SOLICITUD PLANTEADA 1 — Según el fragmento proporcionado, ¿de quién es la reciente encuesta que se cita allí?

FRAGMENTO PROPORCIONADO —
—————

Perú es un país donde no se aprende ni desaprende. Somos un país que no aprende, es la conclusión de muchas evaluaciones y estudios. Hay pobreza o muy limitados avances en lograr mejores aprendizajes. Pero creo que no se trata solo aprender como aproximarnos a algo nuevo y saber navegarlo con éxito, sino la capacidad de desaprender (a despojarnos de un saber previo porque es nocivo) algo que carecemos, algo en lo que adolecemos.
El estallido social que hemos experimentado dio lugar a narrativas sobre el papel del estado, el desempeño de los gobernantes y los alcances y límites de la legítima protesta y el legítimo uso de la fuerza. Una reciente encuesta de IPSOS identificó un porcentaje considerable de la población que veía en lo ocurrido un golpe del Congreso contra Castillo, antes que una acción golpista por parte de Pedro Castillo (PC). Frente a posiciones y narrativas antagónicas, beligerantes y sumidas en un pleito sin fin, quiero proponer una lectura que devuelve al centro de la discusión a los protagonistas, titulares o base en el ejercicio del poder: la ciudadanía.

—————

SOLICITUD PLANTEADA 2 — Determine cuántas líneas del listado contienen la cadena "with". Indique únicamente el número.

—————

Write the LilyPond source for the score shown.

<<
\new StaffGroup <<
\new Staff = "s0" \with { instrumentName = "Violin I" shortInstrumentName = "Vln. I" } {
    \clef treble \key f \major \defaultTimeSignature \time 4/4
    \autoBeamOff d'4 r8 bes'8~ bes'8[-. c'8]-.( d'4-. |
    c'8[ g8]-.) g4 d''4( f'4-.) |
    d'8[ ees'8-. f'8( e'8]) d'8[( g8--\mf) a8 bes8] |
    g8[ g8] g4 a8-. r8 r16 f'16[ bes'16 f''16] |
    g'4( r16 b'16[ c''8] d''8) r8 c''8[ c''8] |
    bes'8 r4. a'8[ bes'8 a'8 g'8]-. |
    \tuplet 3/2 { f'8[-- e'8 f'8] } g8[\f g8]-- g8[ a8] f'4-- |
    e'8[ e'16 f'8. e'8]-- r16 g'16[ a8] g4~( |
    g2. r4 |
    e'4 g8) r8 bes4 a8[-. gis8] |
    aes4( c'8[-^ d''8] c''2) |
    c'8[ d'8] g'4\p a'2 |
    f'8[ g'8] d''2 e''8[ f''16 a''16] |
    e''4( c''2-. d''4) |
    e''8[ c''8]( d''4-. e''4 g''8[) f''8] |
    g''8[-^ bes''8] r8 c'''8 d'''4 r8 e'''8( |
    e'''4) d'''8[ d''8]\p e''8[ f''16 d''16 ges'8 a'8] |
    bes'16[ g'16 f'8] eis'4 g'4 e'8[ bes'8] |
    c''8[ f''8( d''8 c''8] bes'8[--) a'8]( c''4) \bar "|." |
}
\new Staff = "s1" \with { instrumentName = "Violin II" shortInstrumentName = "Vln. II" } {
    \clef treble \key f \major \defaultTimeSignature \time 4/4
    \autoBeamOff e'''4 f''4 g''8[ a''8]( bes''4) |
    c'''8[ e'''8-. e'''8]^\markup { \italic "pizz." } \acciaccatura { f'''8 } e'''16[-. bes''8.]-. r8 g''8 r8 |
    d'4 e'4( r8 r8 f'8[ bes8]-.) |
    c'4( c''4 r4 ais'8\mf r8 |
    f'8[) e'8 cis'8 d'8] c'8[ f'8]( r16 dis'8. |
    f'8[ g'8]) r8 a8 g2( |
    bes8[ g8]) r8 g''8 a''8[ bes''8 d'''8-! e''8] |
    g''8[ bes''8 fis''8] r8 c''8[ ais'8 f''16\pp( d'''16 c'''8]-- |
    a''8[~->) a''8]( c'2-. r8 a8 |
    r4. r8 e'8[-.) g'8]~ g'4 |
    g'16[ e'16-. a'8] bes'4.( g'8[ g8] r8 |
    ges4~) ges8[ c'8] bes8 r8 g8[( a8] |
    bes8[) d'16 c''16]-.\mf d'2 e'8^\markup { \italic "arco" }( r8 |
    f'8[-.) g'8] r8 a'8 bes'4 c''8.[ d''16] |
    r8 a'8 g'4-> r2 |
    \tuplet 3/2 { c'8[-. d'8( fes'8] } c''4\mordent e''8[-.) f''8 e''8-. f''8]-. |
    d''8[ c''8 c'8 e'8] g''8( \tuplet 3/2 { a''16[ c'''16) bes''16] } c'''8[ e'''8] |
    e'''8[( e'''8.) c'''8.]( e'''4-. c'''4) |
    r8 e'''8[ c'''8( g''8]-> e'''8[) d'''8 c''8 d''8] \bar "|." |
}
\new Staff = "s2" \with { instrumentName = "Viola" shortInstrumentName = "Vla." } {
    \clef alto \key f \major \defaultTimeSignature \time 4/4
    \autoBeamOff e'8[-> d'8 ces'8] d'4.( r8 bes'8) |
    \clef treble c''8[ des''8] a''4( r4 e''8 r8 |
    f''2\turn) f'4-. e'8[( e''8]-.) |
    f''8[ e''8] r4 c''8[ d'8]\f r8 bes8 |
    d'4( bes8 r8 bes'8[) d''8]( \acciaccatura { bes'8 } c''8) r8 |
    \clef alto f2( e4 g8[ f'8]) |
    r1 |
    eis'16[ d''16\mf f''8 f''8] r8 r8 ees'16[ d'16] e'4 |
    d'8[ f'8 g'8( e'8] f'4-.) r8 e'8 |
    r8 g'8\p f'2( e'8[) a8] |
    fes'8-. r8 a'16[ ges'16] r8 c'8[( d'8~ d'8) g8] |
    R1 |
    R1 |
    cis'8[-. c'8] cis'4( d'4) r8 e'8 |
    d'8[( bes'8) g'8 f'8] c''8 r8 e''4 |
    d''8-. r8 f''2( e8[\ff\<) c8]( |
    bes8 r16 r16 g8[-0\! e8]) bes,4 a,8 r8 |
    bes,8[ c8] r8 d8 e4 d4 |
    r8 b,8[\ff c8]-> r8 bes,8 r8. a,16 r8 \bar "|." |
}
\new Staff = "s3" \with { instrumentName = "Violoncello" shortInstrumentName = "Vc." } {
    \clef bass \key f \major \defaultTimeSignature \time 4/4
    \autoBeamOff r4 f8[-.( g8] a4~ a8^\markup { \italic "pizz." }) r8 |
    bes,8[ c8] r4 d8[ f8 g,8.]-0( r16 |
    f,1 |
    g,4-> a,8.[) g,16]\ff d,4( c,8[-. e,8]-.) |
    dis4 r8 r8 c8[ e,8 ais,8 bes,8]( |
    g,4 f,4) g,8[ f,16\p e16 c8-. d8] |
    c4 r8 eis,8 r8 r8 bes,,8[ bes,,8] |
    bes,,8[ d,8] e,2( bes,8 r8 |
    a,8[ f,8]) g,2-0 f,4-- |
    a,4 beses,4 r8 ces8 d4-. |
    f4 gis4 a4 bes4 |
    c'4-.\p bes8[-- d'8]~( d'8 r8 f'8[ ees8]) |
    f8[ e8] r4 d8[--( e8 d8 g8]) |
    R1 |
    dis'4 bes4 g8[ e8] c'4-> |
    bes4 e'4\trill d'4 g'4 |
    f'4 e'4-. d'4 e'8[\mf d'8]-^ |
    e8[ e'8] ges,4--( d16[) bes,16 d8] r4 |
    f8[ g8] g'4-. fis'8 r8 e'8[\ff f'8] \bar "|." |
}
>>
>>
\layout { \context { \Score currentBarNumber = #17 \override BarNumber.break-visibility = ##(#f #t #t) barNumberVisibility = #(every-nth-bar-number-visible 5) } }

—————

RESPUESTA COMPLETA 1 — De IPSOS.

RESPUESTA COMPLETA 2 — 4